Aim of the task: Of the lines below, report only those that contain "none".
_____
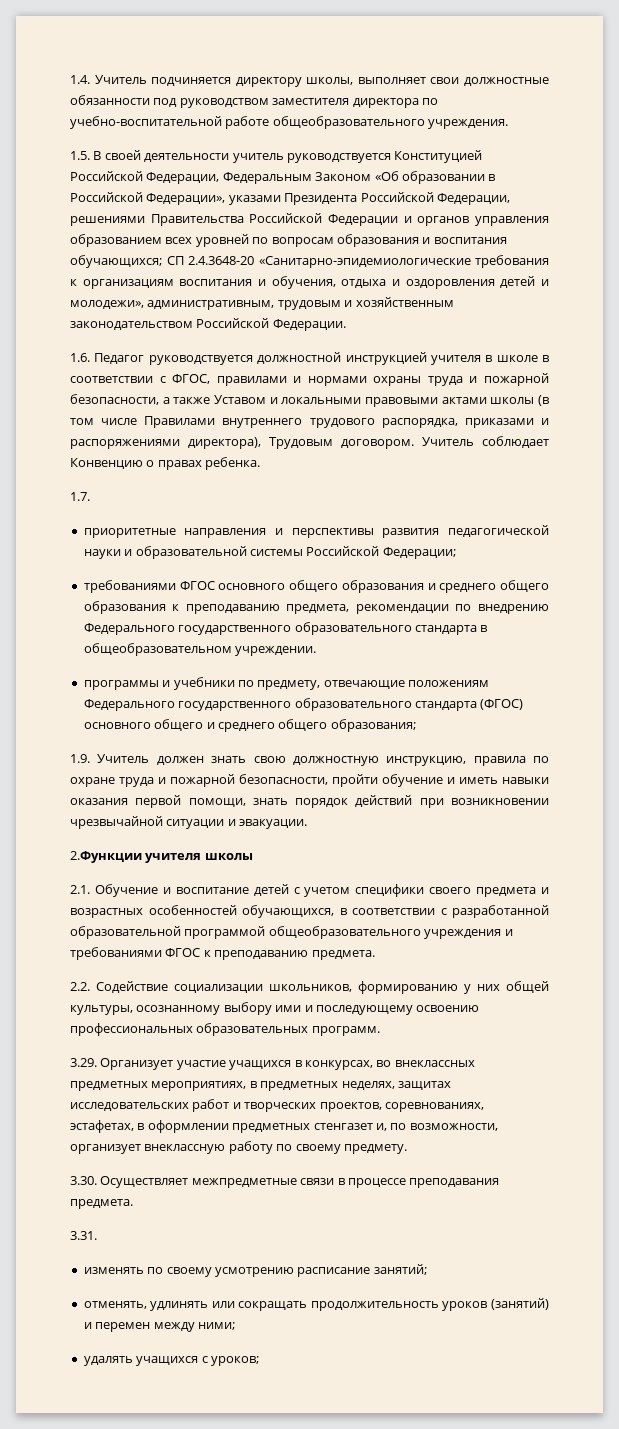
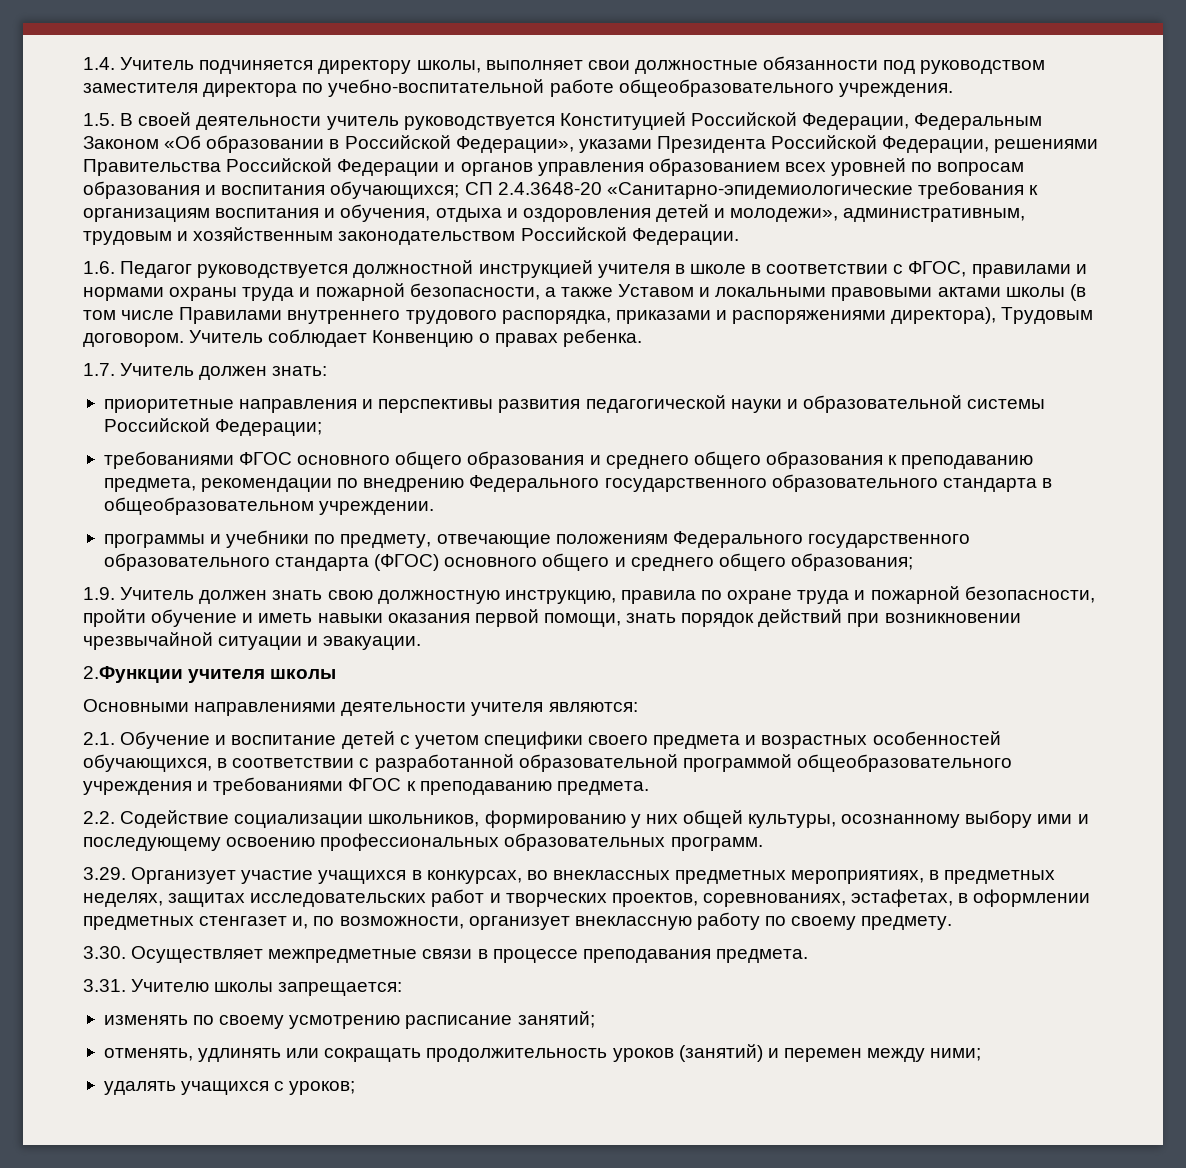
(90, 496) none -> [120,363,328,380] Учитель должен знать:
(253, 856) none -> [83,699,638,716] // Основными направлениями деятельности учителя являются:
(97, 1235) none -> [131,979,403,996] Учителю школы запрещается:

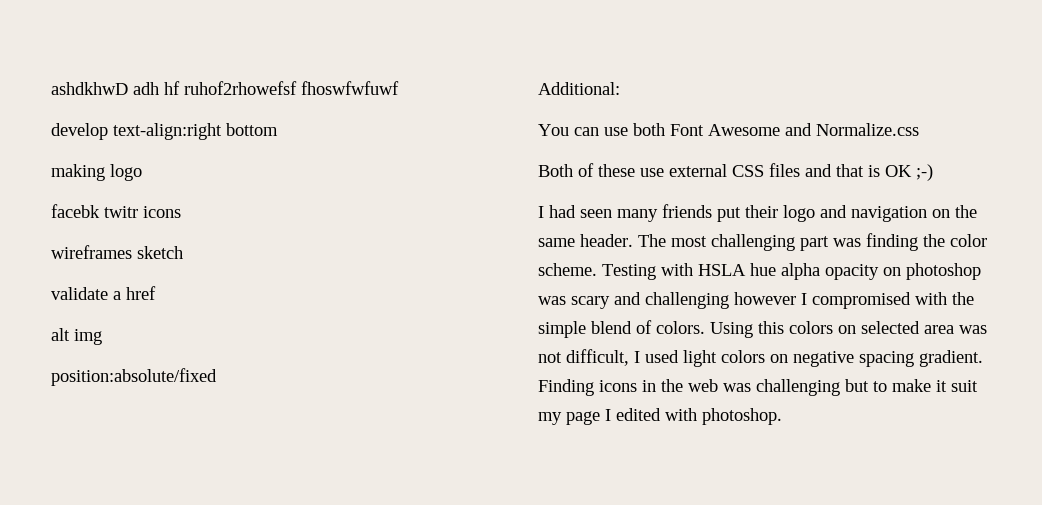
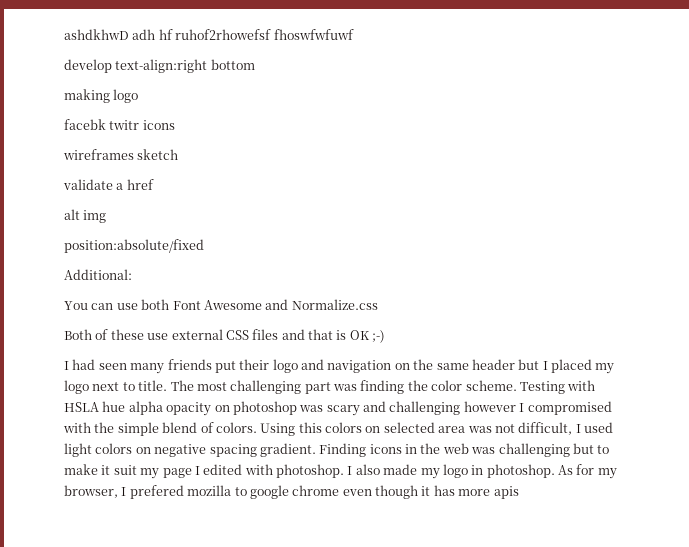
[580,234,633,247] header. -> [471,359,615,374] [64,380,168,394] header but I placed my logo next to title.
(782, 416) none -> [347,464,617,479] [64,485,519,499] I also made my logo in photoshop. As for my browser, I prefered mozilla to google chrome even though it has more apis

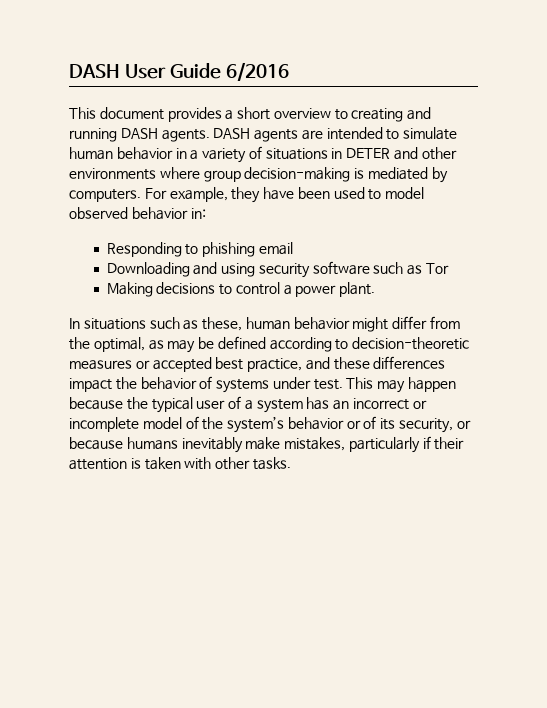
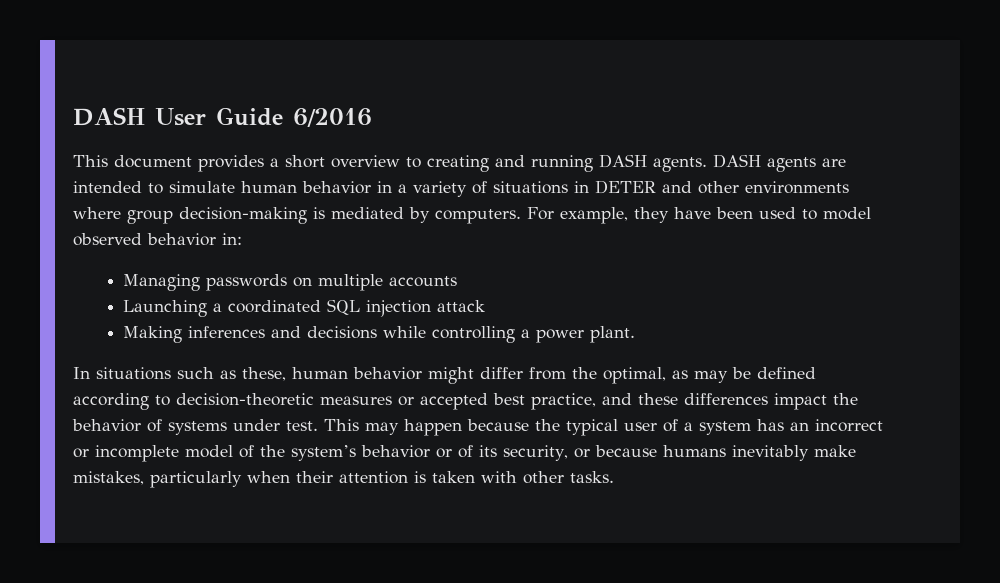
[106,242,293,257] [106,261,449,278] [106,282,280,297] Responding to phishing email // Downloading and using security software such as Tor // Making decisions to control -> [123,274,458,291] [123,299,486,317] [123,326,516,343] Managing passwords on multiple accounts // Launching a coordinated SQL injection attack // Making inferences and decisions while controlling
[422,436,431,449] if -> [247,471,290,483] when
_____
Solution:
(90, 496) none -> [120,363,328,380] Учитель должен знать:
(253, 856) none -> [83,699,638,716] // Основными направлениями деятельности учителя являются:
(97, 1235) none -> [131,979,403,996] Учителю школы запрещается:
(782, 416) none -> [347,464,617,479] [64,485,519,499] I also made my logo in photoshop. As for my browser, I prefered mozilla to google chrome even though it has more apis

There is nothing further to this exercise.